◆ **About this task**: Check the records below for the word "entradas" and state how many lines contain it, replying with the number only.

Change detection data
+++++
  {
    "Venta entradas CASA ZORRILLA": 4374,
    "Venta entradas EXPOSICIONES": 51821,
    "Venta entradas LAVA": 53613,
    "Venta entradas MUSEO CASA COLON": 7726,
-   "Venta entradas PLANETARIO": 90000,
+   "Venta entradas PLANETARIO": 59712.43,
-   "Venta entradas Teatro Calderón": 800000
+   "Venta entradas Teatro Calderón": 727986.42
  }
+++++
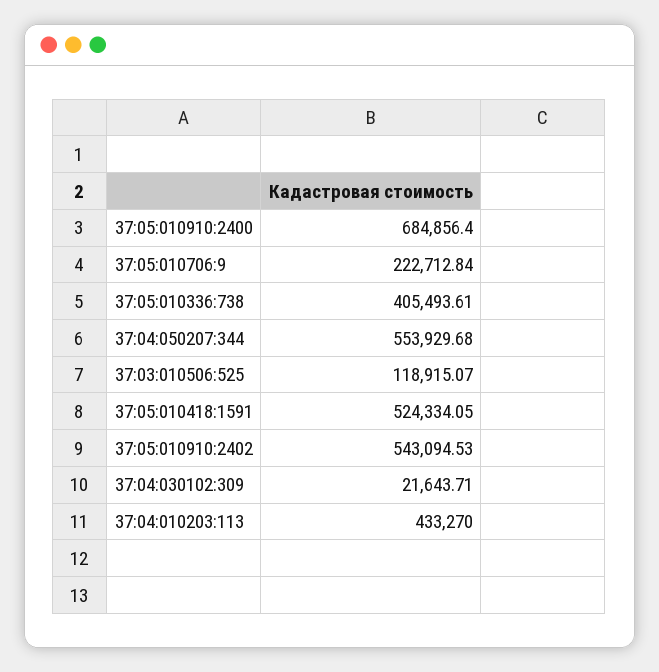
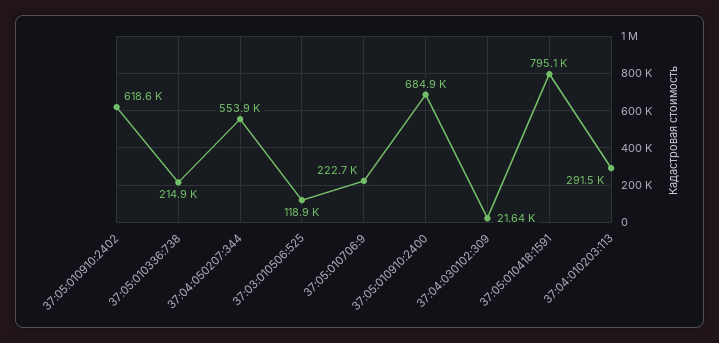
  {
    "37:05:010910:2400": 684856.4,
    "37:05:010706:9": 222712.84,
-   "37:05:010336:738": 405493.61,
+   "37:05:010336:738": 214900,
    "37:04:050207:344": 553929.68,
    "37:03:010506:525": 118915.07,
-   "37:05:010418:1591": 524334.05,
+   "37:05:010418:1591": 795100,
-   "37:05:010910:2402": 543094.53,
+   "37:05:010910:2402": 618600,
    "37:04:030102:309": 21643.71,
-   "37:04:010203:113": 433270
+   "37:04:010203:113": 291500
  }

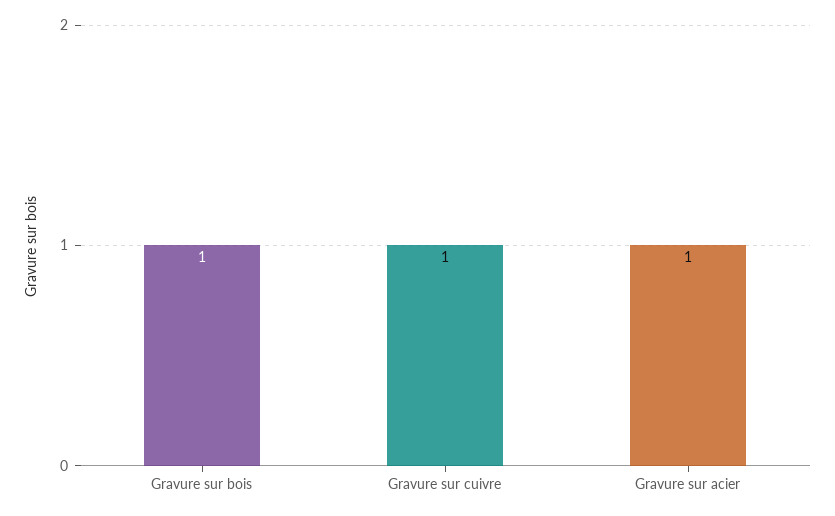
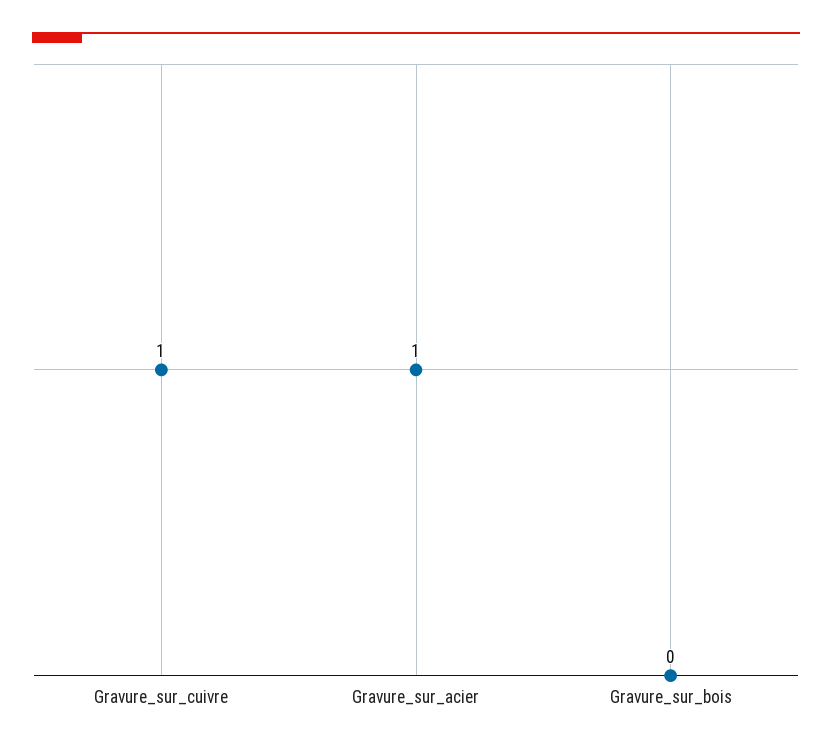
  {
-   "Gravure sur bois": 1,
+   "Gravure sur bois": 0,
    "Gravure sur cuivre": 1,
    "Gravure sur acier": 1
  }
+++++
◆ **Answer to the exercise**: 8